ERKReg is the first and largest Europe-wide registry for all rare kidney diseases.
ERKReg collects prospective information from all patients with rare kidney diseases within the network who agree to have their de-identified data recorded.
The registry helps clinicians, researchers and pharmaceutical industry to generate more knowledge about rare kidney diseases and focus their research and drug development to improve the quality of life of our patients. The registry also aims to help patient organizations, health authorities and policy makers in optimizing the support for patients with rare kidney disorders.
ERKReg is currently receiving patient data from more than 70 hospitals in 24 countries.

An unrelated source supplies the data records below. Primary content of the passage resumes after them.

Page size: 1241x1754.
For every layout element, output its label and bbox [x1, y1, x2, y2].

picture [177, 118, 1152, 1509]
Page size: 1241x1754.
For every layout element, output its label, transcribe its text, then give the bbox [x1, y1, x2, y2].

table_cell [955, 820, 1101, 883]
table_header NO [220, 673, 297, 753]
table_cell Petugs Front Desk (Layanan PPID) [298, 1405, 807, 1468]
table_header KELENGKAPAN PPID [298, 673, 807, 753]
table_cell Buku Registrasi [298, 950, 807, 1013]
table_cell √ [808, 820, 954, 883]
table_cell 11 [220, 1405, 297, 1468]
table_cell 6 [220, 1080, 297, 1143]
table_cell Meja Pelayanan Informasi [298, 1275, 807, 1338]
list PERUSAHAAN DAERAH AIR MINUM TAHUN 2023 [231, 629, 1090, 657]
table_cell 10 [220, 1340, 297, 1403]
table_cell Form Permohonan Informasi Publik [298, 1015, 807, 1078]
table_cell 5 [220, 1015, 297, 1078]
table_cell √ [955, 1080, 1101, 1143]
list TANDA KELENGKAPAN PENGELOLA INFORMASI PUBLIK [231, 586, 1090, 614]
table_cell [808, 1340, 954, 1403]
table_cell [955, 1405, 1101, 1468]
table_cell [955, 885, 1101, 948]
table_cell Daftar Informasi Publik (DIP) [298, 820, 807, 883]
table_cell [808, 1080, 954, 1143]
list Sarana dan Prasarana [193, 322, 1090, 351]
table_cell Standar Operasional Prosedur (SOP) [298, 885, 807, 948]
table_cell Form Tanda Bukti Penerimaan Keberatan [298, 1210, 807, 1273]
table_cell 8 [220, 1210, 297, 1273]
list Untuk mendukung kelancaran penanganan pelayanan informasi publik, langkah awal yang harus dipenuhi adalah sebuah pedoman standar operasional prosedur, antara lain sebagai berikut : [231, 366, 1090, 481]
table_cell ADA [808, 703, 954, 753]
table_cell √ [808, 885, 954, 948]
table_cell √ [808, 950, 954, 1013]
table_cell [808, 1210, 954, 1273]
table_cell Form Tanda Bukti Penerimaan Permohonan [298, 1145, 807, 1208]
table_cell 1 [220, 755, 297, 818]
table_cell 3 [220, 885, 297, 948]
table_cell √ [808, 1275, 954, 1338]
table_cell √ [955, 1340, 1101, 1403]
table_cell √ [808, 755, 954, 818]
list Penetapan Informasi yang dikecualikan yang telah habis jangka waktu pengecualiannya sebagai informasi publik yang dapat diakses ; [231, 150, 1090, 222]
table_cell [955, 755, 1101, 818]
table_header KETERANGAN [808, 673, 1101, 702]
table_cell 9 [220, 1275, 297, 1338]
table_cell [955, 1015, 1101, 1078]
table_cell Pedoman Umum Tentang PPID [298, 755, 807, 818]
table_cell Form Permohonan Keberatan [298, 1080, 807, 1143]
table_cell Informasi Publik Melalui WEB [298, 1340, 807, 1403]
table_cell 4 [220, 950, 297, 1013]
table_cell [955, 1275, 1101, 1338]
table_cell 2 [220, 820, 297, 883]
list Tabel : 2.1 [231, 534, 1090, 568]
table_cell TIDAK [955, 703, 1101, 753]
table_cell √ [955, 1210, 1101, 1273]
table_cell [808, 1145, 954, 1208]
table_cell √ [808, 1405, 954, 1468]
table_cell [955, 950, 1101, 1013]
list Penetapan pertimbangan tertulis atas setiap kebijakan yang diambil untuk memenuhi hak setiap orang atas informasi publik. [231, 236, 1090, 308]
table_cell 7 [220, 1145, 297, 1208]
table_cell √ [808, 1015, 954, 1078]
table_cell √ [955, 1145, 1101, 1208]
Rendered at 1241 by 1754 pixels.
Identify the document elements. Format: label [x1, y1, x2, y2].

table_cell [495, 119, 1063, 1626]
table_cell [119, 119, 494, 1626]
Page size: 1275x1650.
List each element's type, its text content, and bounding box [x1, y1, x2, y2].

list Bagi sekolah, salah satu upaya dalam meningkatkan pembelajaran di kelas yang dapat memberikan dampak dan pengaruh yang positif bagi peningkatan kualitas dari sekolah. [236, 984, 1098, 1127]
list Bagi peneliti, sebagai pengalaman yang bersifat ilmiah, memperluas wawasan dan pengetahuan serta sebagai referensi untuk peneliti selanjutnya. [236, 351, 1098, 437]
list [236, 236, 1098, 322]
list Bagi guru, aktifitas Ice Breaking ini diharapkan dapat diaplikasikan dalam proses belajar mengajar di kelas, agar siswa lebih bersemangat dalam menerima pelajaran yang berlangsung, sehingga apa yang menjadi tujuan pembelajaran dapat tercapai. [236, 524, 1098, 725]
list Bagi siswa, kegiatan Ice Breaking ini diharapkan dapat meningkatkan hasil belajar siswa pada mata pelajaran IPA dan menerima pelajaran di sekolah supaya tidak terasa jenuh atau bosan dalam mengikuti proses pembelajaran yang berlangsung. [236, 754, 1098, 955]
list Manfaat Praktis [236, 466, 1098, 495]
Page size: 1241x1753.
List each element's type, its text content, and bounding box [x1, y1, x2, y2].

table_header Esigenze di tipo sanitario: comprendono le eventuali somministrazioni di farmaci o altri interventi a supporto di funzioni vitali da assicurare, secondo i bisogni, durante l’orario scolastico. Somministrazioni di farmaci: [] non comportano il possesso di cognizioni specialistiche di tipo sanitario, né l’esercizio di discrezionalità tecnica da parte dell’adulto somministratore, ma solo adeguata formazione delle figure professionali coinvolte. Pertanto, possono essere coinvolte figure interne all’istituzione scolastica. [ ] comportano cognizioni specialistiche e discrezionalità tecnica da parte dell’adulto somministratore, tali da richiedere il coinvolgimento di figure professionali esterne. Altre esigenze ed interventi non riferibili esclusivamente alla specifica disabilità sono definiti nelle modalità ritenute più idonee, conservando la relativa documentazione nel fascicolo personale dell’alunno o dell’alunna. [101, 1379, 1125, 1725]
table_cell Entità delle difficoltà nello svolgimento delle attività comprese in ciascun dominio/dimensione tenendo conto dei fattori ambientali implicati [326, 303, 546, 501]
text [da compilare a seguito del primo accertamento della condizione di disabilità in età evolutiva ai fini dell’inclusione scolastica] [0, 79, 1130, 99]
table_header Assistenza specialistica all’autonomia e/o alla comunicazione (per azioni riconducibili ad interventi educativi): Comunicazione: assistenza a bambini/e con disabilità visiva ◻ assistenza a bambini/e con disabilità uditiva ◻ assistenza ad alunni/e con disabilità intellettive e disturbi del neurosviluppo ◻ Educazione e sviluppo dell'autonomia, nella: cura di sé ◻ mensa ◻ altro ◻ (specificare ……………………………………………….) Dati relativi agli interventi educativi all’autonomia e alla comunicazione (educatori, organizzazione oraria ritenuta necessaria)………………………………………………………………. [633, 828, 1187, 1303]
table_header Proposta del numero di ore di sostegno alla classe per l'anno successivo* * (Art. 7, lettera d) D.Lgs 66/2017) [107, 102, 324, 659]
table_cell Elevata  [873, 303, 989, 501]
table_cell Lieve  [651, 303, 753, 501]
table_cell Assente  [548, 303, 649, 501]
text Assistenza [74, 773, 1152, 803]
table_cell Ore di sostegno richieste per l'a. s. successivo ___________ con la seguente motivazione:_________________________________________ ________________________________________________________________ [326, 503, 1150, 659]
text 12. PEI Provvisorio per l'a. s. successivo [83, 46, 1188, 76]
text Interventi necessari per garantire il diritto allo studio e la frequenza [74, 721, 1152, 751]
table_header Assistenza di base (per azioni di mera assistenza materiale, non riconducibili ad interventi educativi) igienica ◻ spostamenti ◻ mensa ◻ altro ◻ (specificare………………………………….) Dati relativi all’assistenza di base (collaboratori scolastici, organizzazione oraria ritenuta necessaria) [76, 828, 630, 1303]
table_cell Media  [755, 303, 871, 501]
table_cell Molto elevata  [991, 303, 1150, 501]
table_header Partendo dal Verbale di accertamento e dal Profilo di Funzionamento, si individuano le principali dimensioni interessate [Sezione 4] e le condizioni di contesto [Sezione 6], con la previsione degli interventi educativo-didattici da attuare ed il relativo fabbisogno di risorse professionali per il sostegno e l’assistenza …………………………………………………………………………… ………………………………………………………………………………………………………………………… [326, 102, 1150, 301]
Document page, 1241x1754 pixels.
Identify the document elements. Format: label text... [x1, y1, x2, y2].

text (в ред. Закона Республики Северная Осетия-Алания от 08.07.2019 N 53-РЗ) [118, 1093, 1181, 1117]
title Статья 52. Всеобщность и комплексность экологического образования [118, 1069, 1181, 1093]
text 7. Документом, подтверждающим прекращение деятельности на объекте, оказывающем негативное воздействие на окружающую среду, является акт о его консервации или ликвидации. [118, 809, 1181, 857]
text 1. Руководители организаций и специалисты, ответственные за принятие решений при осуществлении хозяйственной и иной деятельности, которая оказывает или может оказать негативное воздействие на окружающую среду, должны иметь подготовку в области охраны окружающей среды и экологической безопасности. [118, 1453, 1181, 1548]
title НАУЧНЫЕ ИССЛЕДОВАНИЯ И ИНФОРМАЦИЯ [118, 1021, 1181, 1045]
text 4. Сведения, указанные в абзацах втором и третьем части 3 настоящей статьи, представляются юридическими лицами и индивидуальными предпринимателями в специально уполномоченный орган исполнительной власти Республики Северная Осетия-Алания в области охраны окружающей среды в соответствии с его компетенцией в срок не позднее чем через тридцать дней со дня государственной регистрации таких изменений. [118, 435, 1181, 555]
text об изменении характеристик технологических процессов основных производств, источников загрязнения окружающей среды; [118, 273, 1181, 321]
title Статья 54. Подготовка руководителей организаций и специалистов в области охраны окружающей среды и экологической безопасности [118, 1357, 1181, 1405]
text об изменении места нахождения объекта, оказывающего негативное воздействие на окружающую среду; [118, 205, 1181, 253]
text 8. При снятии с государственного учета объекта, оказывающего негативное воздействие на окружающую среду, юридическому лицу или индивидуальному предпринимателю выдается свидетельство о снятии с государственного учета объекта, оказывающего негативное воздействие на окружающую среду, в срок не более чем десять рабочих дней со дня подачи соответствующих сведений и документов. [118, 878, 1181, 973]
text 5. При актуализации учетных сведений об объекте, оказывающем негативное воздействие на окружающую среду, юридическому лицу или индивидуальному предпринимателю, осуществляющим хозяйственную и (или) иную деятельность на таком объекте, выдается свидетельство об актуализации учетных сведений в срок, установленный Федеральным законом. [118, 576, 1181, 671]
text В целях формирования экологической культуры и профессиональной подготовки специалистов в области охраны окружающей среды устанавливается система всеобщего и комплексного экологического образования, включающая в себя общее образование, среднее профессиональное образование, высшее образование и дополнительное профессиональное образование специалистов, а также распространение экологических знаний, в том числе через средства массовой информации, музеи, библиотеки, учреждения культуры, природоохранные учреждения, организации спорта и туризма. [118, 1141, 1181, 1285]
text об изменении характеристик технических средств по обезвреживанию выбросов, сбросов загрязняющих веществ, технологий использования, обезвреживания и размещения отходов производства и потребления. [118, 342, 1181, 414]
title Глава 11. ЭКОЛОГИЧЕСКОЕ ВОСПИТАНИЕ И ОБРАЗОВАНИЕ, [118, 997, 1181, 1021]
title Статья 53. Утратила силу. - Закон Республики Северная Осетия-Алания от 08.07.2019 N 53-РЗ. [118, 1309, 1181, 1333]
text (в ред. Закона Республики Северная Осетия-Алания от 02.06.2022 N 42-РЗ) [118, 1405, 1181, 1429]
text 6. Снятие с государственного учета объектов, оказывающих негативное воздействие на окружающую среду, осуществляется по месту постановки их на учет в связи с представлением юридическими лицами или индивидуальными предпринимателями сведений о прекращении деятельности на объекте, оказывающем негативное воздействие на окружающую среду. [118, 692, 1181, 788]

The ERKReg registry collects data from 24 countries and allows to analyse the frequency and characteristics of more than 300 rare kidney diseases in different regions of Europe.
Natural Disease History
Patient information is collected once a year by the medical teams to follow the clinical course over time. This will help to identify risk factors for complications and disease progression.
ERKReg data facilitates multicentre research projects to explore novel treatment strategies and new drugs that can improve the patient’s wellbeing and quality of life.
The registry allows to find patients with a particular disease for which a new treatment is being developed. The registry team brokers the matching of patients with upcoming clinical trial opportunities.
In this way, the registry supports the rapid access of our patients to new therapies.
The expert centres participating in ERKReg continuously follow the performance of their patient management according to key quality indicators of diagnostic and therapeutic interventions.
ERKReg provides performance statistics for each centre and the entire registry. This allows the centres to compare the quality of their management with that of the overall ERKNet community.
In this way, we support the excellence and continuous improvement of care in all ERKNet centres throughout Europe.